BostonScaled3<- scale(Boston)
km<-kmeans(BostonScaled2, centers = 5)
BostonScaled3<- as.data.frame(BostonScaled3)
BostonScaled3$cluster<- km$cluster

#then, lets perform LDA wth clusters as target classes
LDA<- ldadata<- lda(cluster ~ ., data = BostonScaled3)

#Lets define the function Lda-arrows again. 
lda.arrows <- function(x, myscale = 1, arrow_heads = 0.1, color = "red", tex = 0.75, choices = c(1,2)){
  heads <- coef(x)
  arrows(x0 = 0, y0 = 0, 
         x1 = myscale * heads[,choices[1]], 
         y1 = myscale * heads[,choices[2]], col=color, length = arrow_heads)
  text(myscale * heads[,choices], labels = row.names(heads), 
       cex = tex, col=color, pos=3)
}

#Lets define classes-variable
classes <- as.numeric(BostonScaled3$cluster)

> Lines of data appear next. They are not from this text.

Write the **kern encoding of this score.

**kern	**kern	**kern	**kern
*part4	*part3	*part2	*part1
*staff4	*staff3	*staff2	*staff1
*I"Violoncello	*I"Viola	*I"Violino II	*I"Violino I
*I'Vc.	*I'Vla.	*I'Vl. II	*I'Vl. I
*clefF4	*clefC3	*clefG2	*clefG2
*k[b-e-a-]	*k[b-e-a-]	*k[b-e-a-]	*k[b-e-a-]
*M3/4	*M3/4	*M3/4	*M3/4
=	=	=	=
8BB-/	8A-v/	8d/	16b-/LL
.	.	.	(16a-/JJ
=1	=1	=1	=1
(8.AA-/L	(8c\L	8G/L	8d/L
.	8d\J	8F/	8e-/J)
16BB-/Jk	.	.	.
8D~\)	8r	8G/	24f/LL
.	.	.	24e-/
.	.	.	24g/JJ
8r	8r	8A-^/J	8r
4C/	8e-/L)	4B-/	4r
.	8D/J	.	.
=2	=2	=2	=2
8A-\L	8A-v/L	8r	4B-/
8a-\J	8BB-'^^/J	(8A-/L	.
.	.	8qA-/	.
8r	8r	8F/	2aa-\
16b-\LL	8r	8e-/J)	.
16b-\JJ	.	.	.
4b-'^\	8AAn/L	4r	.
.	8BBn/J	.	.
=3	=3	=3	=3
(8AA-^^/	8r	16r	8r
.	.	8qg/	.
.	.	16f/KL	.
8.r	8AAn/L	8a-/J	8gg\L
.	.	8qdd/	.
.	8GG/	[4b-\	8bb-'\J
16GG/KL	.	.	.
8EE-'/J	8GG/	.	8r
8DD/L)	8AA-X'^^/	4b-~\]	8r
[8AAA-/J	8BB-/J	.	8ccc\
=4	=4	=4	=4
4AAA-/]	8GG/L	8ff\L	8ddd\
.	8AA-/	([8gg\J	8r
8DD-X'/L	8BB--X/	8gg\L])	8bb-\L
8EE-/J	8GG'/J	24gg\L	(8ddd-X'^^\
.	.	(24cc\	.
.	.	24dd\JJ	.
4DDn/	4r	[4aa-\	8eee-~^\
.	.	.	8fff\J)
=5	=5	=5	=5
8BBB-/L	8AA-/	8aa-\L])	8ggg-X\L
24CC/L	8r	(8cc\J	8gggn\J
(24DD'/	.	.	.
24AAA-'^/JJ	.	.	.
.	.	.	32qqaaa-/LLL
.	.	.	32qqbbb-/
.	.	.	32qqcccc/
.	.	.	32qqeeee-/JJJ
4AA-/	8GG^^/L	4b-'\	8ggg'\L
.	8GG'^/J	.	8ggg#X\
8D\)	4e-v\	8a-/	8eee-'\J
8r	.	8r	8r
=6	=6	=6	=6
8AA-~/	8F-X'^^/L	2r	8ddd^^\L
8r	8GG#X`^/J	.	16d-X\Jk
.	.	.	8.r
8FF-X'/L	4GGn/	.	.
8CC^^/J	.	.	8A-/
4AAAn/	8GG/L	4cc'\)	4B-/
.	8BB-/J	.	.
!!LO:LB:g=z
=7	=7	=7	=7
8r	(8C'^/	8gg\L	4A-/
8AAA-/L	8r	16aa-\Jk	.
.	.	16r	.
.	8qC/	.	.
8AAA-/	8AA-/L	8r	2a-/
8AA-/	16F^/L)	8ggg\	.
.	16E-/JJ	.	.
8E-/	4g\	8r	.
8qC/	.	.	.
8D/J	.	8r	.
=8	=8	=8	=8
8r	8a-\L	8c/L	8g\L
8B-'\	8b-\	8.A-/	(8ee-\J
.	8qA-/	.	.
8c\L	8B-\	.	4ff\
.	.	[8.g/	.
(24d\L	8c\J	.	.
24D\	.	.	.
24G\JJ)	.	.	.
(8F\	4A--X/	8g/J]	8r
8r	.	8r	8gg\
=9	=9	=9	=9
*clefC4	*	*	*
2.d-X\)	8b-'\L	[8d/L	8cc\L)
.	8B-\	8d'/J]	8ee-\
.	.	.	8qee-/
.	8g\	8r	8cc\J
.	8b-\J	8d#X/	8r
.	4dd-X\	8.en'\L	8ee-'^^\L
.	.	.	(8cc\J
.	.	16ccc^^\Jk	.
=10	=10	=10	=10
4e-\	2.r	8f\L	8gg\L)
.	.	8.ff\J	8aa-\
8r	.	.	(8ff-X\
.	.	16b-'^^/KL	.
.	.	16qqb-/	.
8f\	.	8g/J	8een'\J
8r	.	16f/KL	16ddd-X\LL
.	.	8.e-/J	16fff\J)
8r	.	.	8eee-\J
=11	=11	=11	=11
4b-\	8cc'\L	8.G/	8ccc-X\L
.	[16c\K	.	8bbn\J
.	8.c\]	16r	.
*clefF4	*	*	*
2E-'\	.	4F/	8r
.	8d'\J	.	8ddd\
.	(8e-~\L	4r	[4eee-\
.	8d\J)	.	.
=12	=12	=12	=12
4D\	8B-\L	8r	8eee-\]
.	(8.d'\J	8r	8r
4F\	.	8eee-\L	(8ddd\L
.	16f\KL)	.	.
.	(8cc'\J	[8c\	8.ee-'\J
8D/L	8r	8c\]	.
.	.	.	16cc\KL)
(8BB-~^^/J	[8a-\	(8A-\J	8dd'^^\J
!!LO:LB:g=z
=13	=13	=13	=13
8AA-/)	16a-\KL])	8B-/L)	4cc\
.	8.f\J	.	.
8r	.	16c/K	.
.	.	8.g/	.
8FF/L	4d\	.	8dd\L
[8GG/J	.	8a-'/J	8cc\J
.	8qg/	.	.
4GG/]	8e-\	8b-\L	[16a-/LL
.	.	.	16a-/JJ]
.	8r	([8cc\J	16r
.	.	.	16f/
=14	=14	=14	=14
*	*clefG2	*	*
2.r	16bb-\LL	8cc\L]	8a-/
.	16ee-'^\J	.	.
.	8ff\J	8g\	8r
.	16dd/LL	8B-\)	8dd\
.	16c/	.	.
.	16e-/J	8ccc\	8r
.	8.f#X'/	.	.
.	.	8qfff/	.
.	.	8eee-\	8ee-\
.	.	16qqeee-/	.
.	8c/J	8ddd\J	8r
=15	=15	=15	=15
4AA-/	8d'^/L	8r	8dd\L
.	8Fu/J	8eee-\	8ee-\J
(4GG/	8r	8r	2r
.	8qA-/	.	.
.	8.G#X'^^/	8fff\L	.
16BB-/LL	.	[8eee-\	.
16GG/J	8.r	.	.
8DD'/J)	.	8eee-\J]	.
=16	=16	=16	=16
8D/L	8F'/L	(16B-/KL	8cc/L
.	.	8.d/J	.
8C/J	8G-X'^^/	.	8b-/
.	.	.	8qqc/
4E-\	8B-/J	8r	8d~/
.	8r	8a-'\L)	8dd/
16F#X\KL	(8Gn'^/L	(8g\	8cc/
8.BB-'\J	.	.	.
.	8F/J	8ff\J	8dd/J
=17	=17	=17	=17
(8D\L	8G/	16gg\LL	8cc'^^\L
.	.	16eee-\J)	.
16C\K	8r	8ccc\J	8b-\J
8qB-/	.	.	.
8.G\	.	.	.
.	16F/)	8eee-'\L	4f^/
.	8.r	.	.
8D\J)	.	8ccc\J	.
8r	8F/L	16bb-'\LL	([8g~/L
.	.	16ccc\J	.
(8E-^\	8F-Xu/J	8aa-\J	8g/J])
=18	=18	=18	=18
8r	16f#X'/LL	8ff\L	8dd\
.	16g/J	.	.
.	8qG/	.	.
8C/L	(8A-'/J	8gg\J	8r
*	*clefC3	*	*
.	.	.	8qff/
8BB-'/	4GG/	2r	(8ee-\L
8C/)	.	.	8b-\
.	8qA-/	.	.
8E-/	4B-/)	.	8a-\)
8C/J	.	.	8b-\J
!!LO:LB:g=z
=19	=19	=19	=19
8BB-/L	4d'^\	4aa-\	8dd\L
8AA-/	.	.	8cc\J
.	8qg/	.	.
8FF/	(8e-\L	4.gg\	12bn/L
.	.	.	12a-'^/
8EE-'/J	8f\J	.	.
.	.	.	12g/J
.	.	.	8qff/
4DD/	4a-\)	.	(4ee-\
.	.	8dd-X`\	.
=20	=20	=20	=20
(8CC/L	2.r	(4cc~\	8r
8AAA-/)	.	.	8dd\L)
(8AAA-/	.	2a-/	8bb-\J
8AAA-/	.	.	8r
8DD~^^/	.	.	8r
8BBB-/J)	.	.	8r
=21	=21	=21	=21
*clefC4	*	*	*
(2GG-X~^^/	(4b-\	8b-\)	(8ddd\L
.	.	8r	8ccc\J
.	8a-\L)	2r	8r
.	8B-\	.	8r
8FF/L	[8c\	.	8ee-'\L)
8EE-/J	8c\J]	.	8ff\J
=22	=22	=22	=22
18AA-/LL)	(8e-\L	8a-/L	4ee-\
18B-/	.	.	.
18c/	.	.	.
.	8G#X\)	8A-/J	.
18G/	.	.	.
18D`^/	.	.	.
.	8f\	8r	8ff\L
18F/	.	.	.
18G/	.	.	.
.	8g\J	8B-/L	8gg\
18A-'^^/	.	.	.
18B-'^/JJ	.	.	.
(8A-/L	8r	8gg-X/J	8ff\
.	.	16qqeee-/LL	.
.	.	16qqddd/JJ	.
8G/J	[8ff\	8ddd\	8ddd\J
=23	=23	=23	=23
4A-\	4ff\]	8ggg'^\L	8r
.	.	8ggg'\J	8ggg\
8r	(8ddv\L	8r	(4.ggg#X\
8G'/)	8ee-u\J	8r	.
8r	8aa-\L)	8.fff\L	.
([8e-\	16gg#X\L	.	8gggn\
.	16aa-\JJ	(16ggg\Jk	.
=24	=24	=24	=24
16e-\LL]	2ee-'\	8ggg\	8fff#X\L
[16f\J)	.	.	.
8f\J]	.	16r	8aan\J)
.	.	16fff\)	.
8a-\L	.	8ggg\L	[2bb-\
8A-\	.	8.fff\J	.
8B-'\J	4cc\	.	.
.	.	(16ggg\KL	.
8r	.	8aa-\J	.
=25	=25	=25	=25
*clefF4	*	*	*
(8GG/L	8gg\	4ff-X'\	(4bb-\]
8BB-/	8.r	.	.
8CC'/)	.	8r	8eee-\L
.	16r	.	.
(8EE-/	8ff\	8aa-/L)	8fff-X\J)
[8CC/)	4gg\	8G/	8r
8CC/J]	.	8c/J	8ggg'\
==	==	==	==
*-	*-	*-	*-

#lets create biplot and also the arrows, classes defines colors and also symbols for variables
plot(LDA, dimen = 2, col = classes, pch = classes)
lda.arrows(LDA, myscale = 3)

So, lets interprate results. nec, induce. rad are great separators of clusters. Age and crim, also zn are separating clusters 1 and 2 from 4,3 and 5. I would say that age is the strongest linear separator, because it has longest vector.

Super-Bonus

First, lets run the code:

model_predictors <- select(trainData, -crime)
# check the dimensions
dim(model_predictors)
## [1] 404  13
#For some reasons the crime was till included, while it was not in trainData, so we skip the row 1
ldadata$scaling<- ldadata$scaling[2:14,]
dim(ldadata$scaling)
## [1] 13  4
# matrix multiplication
matrix_product <- as.matrix(model_predictors) %*% ldadata$scaling
matrix_product <- as.data.frame(matrix_product)
#Lets adjust the color
par(mfrow= c(2,2))
plot_ly(x = matrix_product$LD1, y = matrix_product$LD2, z = matrix_product$LD3, type= 'scatter3d', mode='markers', color = trainData$crime)
km<- kmeans(trainData, centers = 5)
#Then, lets define the color by cluster
trainData$clusters<- km$cluster
plot_ly(x = matrix_product$LD1, y = matrix_product$LD2, z = matrix_product$LD3, type= 'scatter3d', mode='markers', color = trainData$clusters)

Allright, lets do some visual interpretation. Low crime is cluster 1 and high crime is cluster 4. Otherwise, points have different clusters than crime rates.